日本大百科全書(ニッポニカ) 「李滉」の意味・わかりやすい解説
李滉
りこう
(1501―1570)
朝鮮、李朝(りちょう)中期の朝鮮朱子学の大成者。慶尚(けいしょう)道真宝の人(出生地は安東の礼安)。字(あざな)は景浩(けいこう)、号は退渓(たいけい)。出生まもなく父を亡くし、寡婦の子(末子)として懸命に生きた。12歳で叔父李(ぐう)に『論語集註(ちゅう)』を習う。23歳でソウルに出、成均館で勉強。そのとき出会った『心経附註(しんけいふちゅう)』(中国、真西山・篁墩(こうとん)編註)が彼の学問を決める。この書は、四書五経にみえる心に関する規定と、宋(そう)代の朱子学者たちの解釈(註)を集めた中国性理学の精華であるが、この書を納得いくまで繰り返し読み、思索したことが、後日理気互発(ごはつ)説という朱子(朱熹(しゅき))と同じ到達点に独力で達するもとになった。
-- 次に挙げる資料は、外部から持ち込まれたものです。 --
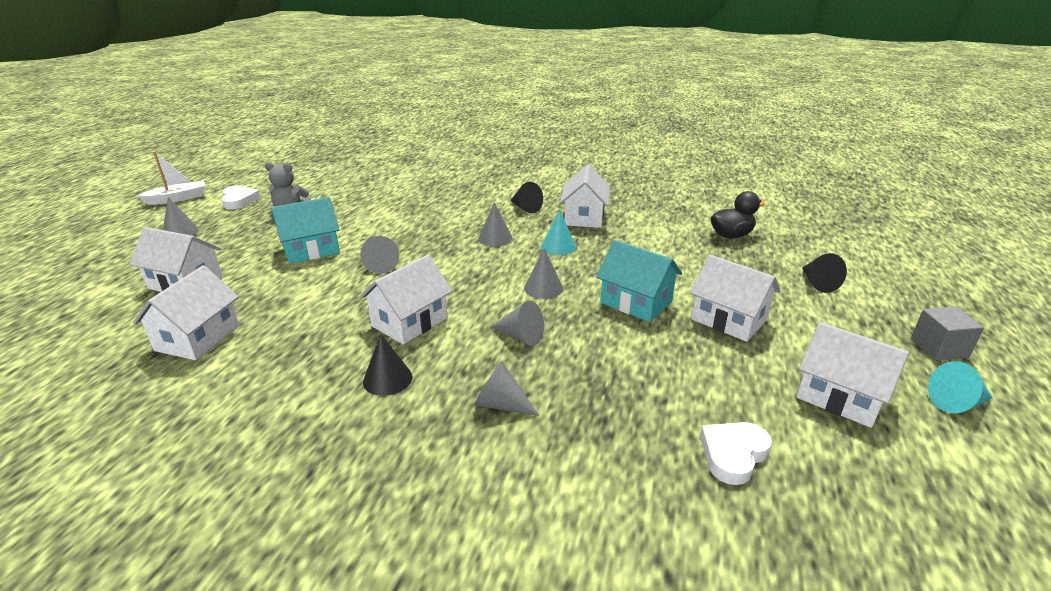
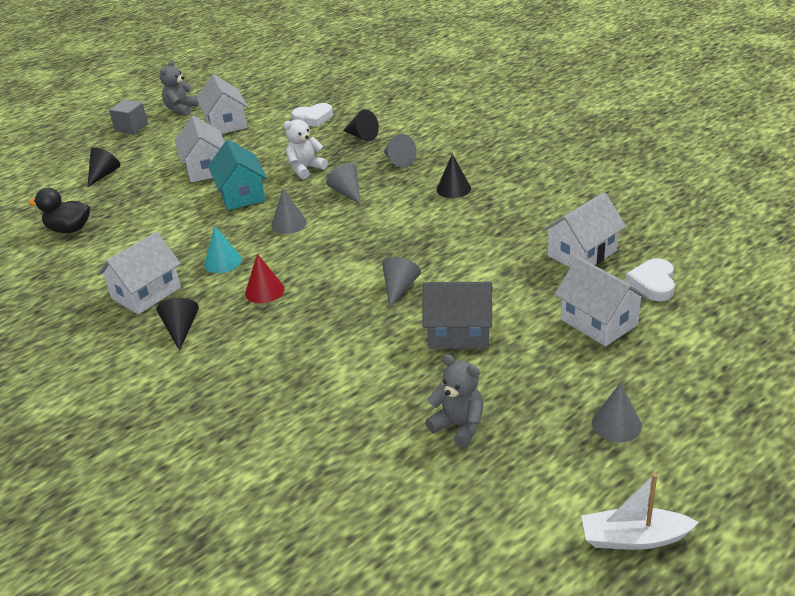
camera: 145 degrees left, 5 degrees up
white heart [222,185,260,209] -> white heart moved to [626,258,675,301]
turquoise house [271,197,340,264] -> grey house [422,282,493,349]
white house [359,255,453,345] -> none
grey cone [479,202,512,246] -> red cone [245,254,285,303]
turquoise cone [928,361,992,413] -> grey teddy bear [160,60,199,116]
none -> white teddy bear [283,114,328,179]
none -> black cone [343,110,379,141]

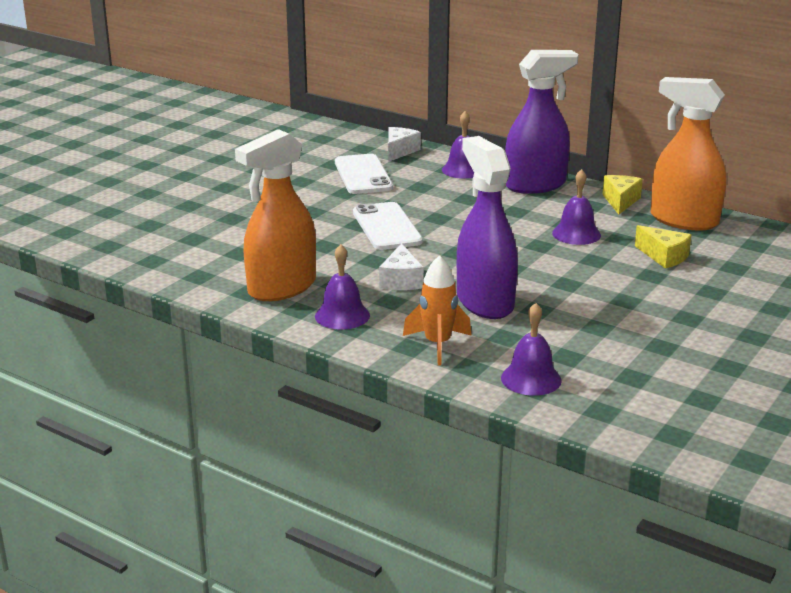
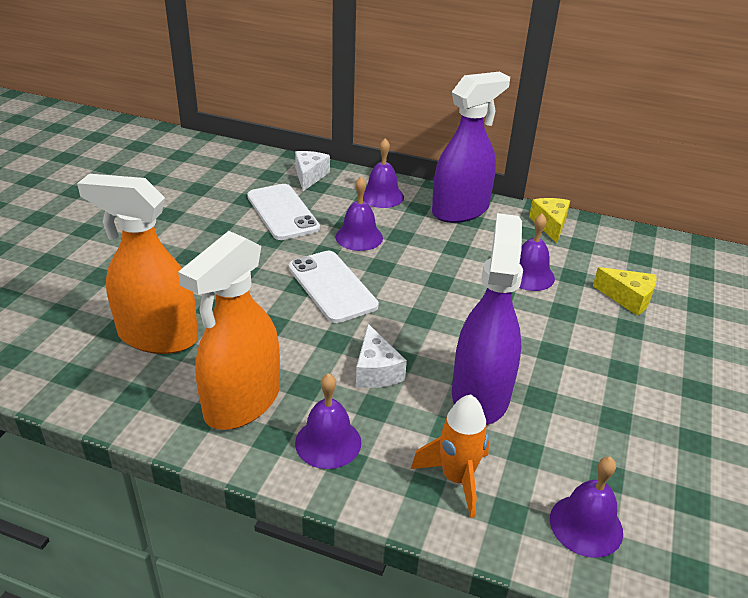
camera: 15 degrees left, 10 degrees up
purple spray bottle [457,136,518,319] -> purple spray bottle turned 45 degrees clockwise [452,213,523,425]
orange spray bottle [651,77,726,231] -> orange spray bottle moved to [77,174,198,354]
none -> purple bell [335,177,383,251]

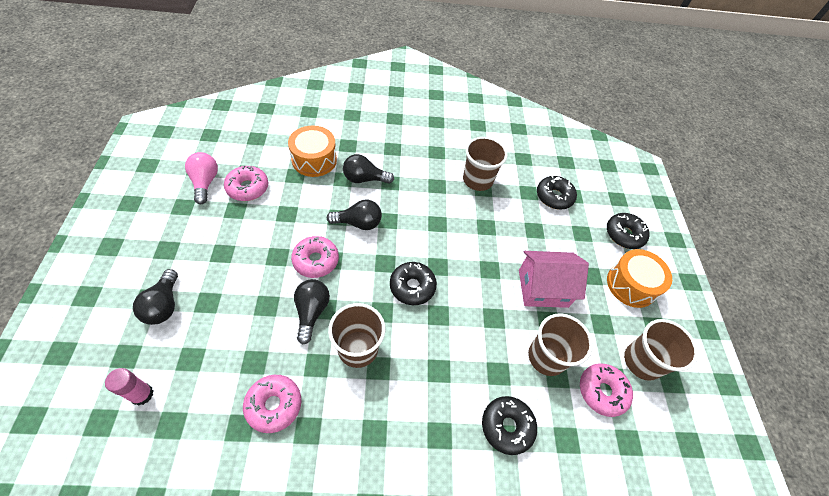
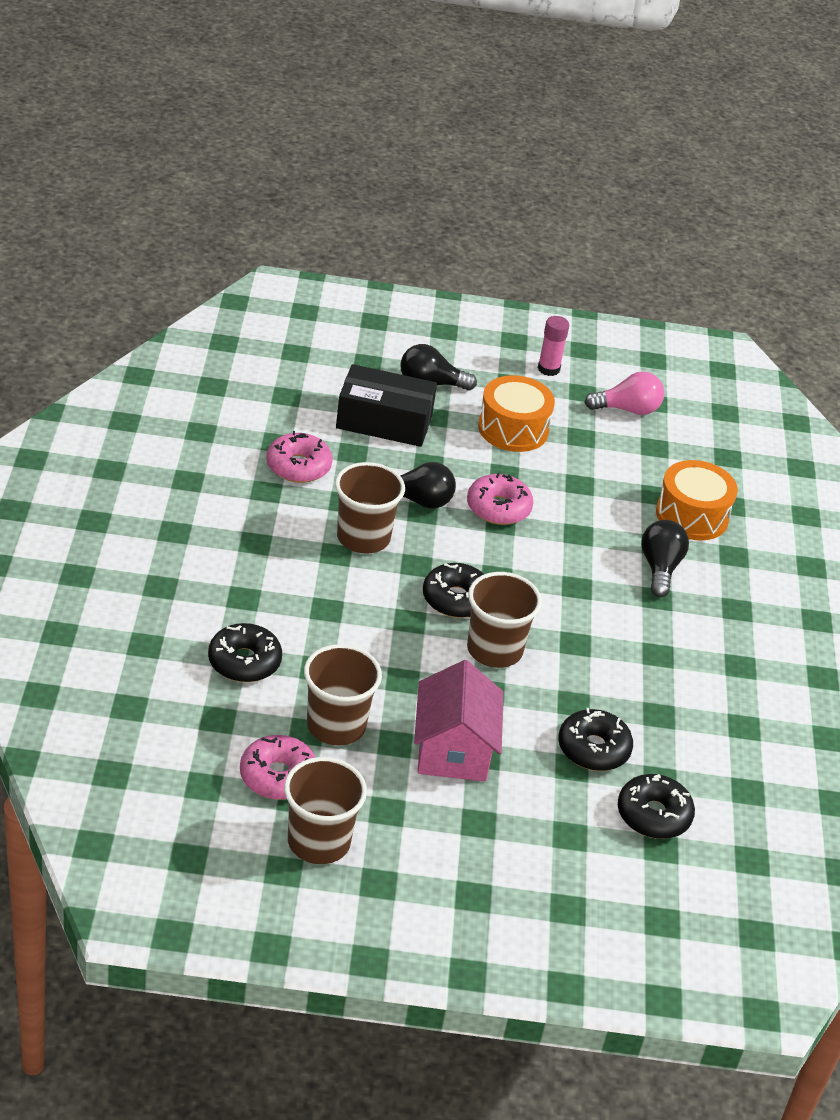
camera: 95 degrees right, 15 degrees down
pink glue stick [105,368,153,405] -> pink glue stick moved to [538,316,569,376]
pink donut [224,166,268,201] -> none
black light bulb [327,199,382,230] -> none
brown cup [463,137,508,191] -> brown cup moved to [467,572,542,668]
black donut [607,213,650,249] -> black donut moved to [558,708,633,771]
orange drum [607,249,672,308] -> orange drum moved to [478,375,555,452]
none -> black box [336,364,437,447]

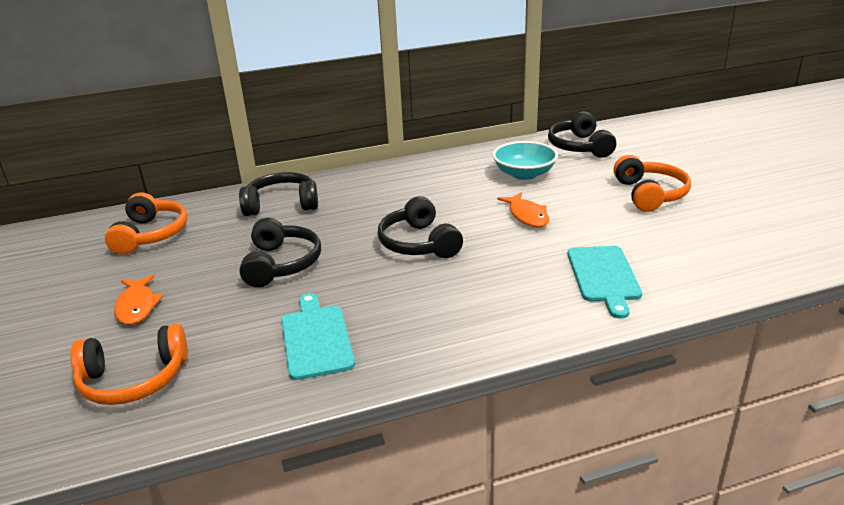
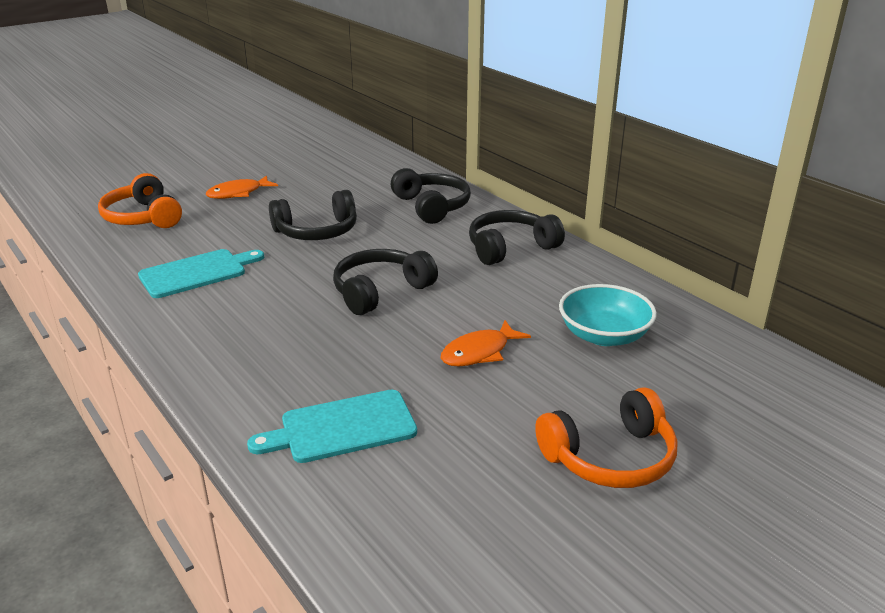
camera: 70 degrees right, 0 degrees up
orange headphones [105,192,187,255] -> none
black headphones [548,112,616,158] -> black headphones moved to [469,210,565,265]

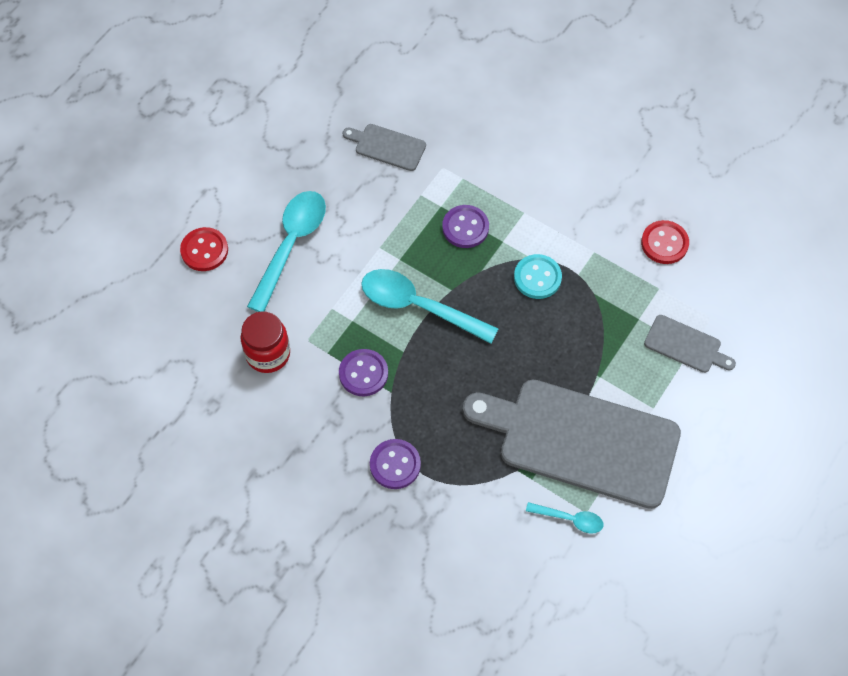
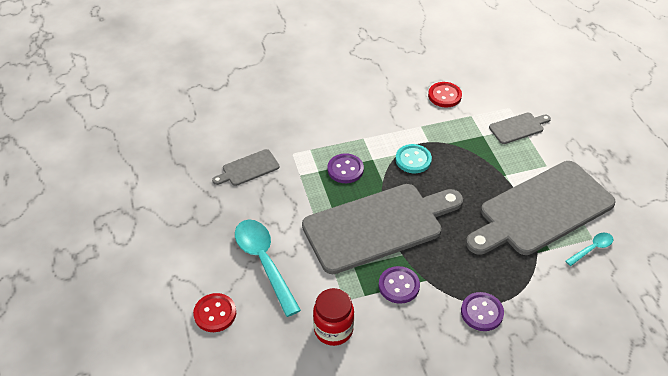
camera: 50 degrees left, 15 degrees down
turquoise spoon [361,269,499,344] -> grey cutting board [302,184,463,274]

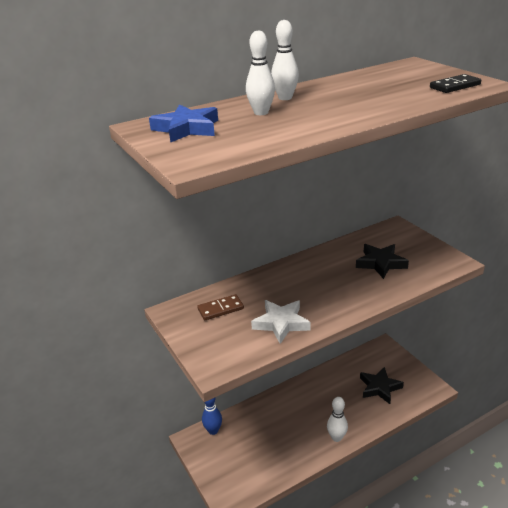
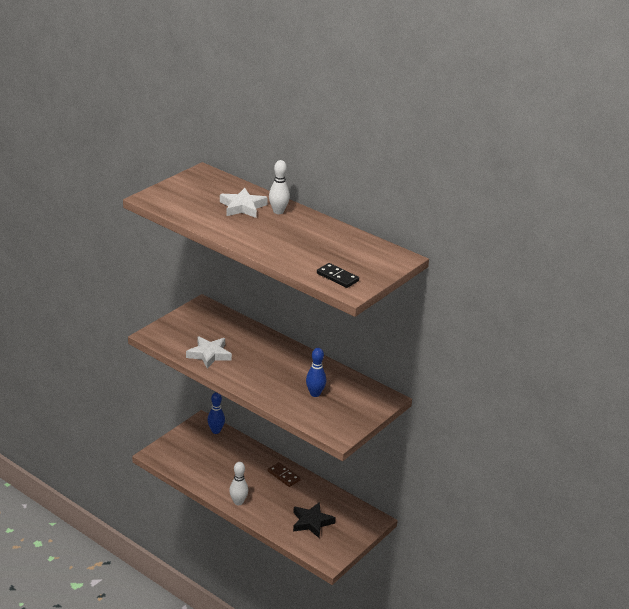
camera: 65 degrees right, 0 degrees up
blue star [149,104,218,143] -> none
brown domino [197,294,244,320] -> brown domino moved to [268,462,301,487]
white bowling pin [246,30,275,115] -> white star [220,188,268,218]
black star [356,244,409,279] -> blue bowling pin [306,348,326,397]

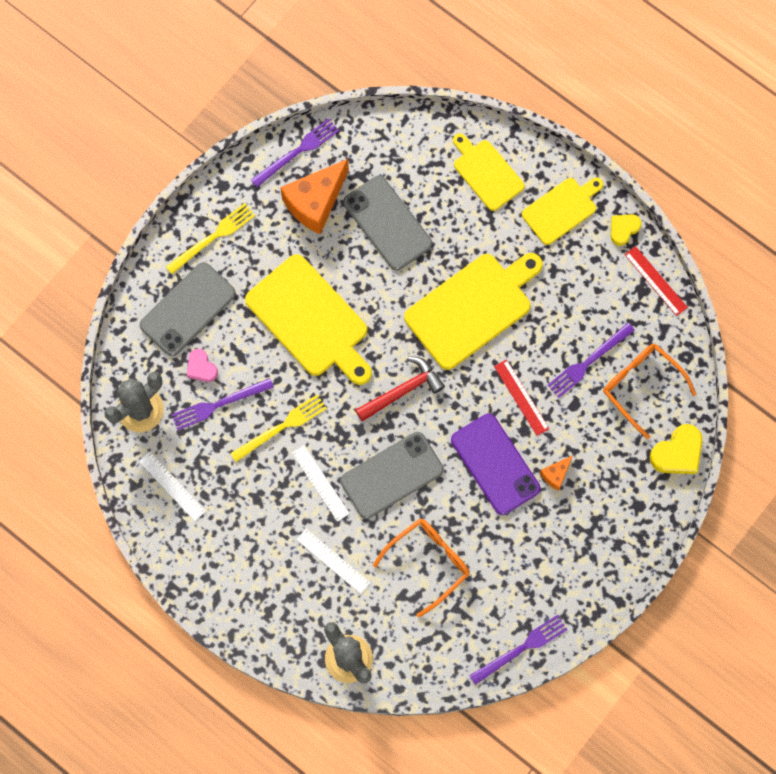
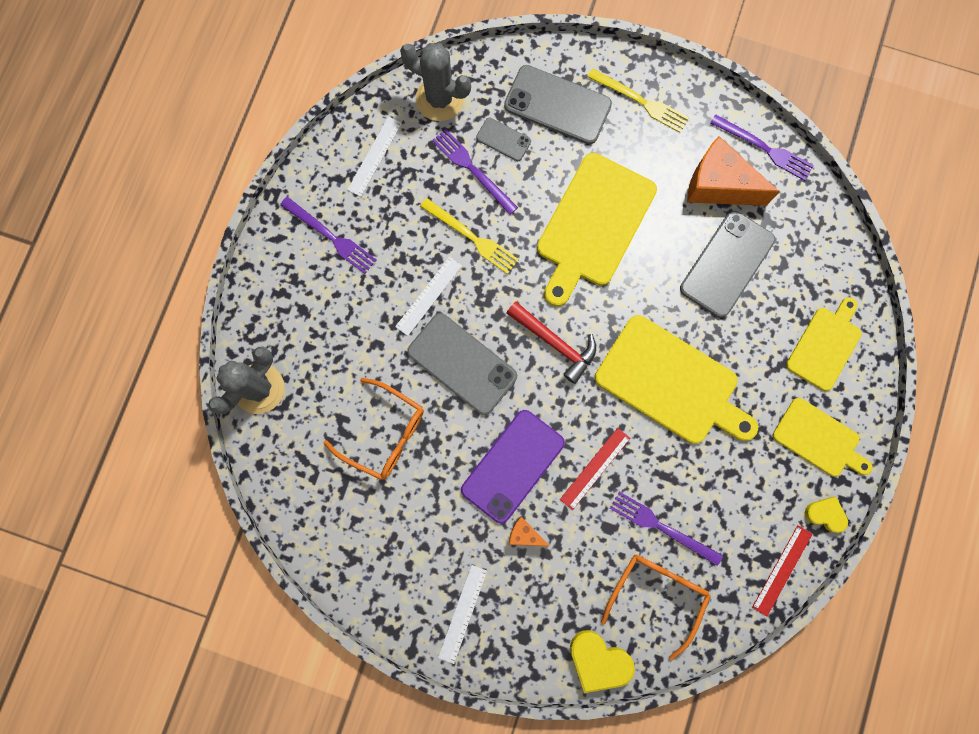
camera: 70 degrees right, 5 degrees up
pink heart [187,349,218,382] -> grey phone [476,117,531,161]
white ruler [296,529,370,594] -> white ruler moved to [438,565,487,664]
purple fork [469,615,568,685] -> purple fork moved to [280,197,376,274]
34歳で官吏登用試験の科挙試文科に合格し官吏になったが、もともと出世には関心がなく、40代の党禍や肉親の不幸を機に、50歳から郷里で読書と研究の生活に入った。かくして朱子の学問との全面的対面、研究、吟味が始まり、その成果は『啓蒙(けいもう)伝疑』『朱子書節要』(以上56歳)、四端七情論弁(門人奇大升(きたいしょう)(1527―1572)との間で書簡で交わされた論争。60歳以後)、『聖学十図』(68歳)などに次々と結実した。彼の名声を朝廷はほうっておかず、成均館大司成、工曹判書など多くの要職に出仕させられたが、郷里陶山書堂での学問研究と後進の養成に極力心血を注ぎ、朝鮮朱子学(性理学)の全盛期をつくりあげた。彼の朱子学理解は、その精妙深思な学風と陽明学との対決という党派的・時代的事情から、心学的な性格を帯びたが、日本の朱子学は彼の朱子学を介して樹立され、幕末の思想家横井小楠(よこいしょうなん)に大きな影響を与えた。